For spectators, the tournament is at its carnival-like peak for the first three days of the Main Event (July 6-8), when thousands of players are flush with optimism and a Gaming Life Expo adds to the hubbub.

But there's more to the World Series than the Main Event. It's a series of poker tournaments of various styles and stakes - each crowning its own champion and awarding a coveted bracelet - building up to the Main Event, which takes nearly two weeks to complete.

Another marquee event will be the June 24 HORSE tournament, an acronym for the five styles of poker played: Hold 'em, Omaha, Razz, Seven-Card Stud, and Eight-or-Better. The $50,000 buy-in and the versatility demanded is likely to limit the field to mostly top poker pros.

Open tournament buy-ins start at $1,000, but most will be in the range of $1,500 to $5,000. The all-women's event has become popular, drawing 1,128 competitors last year and paying more than $236,000 to the winner.
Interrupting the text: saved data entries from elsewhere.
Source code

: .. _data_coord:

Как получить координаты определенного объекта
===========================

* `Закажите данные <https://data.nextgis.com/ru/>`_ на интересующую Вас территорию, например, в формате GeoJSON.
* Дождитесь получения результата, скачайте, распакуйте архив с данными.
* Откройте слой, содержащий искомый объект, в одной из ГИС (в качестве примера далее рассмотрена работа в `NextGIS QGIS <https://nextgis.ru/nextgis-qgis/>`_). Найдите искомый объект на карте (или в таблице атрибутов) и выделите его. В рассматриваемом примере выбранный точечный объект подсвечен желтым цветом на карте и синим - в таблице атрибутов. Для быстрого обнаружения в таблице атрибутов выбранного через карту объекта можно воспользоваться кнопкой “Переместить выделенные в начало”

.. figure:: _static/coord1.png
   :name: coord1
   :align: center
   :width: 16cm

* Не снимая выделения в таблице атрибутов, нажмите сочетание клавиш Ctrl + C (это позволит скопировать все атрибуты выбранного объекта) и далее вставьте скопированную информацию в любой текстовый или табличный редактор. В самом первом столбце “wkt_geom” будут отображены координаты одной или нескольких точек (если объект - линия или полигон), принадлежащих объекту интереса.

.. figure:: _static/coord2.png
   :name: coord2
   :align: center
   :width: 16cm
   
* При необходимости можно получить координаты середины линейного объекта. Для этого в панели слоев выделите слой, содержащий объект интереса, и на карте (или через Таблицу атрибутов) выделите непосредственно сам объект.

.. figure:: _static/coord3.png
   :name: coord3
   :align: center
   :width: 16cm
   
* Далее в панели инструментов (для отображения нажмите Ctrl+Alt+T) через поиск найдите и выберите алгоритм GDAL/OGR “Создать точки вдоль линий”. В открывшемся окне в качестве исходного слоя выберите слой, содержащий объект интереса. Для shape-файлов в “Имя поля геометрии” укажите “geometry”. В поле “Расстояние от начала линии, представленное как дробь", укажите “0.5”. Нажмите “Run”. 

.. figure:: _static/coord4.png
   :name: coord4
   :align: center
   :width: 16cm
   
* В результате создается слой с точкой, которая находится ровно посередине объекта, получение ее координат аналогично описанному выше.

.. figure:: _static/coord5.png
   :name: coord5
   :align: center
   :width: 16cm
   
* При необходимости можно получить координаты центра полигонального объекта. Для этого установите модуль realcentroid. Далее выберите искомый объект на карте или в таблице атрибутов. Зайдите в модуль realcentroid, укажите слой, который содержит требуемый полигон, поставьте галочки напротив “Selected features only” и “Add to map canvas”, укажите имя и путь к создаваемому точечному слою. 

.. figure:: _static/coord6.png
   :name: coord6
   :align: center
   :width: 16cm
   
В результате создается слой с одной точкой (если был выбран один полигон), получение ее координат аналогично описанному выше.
Harrah's is promising to make the events more fan-friendly by installing stadium-style seating for the finals. For more information, go to

Winning Bette? To replace the departing Celine Dion, Caesars Palace has signed Bette Midler to help fill its massive Colosseum theater. Dion's final official performance is scheduled for Dec. 15.

Midler, who will start performing there Feb. 20, is just starting to assemble the show. It's safe to say that audiences can expect Midler's production to be bodacious, humorous, and filled with classic pop tunes. Tickets will cost $95 to $250 and are on sale at

Midler is expected to perform about 100 dates at the Colosseum, and Elton John will stay on for an additional 50. That leaves Caesars Palace with a whole bunch of dates to fill, and officials say they expect to name a third act in the summer.

Despite the spotty track record of Broadway musicals on the Strip, the Palazzo casino-hotel will stage Jersey Boys, the Tony Award-winning play about Frankie Valli and the Four Seasons featuring such songs as "Sherry," "Big Girls Don't Cry," and "Oh, What a Night." The Palazzo, connected to the Venetian, is expected to open late this year, and the musical is scheduled to open in early 2008.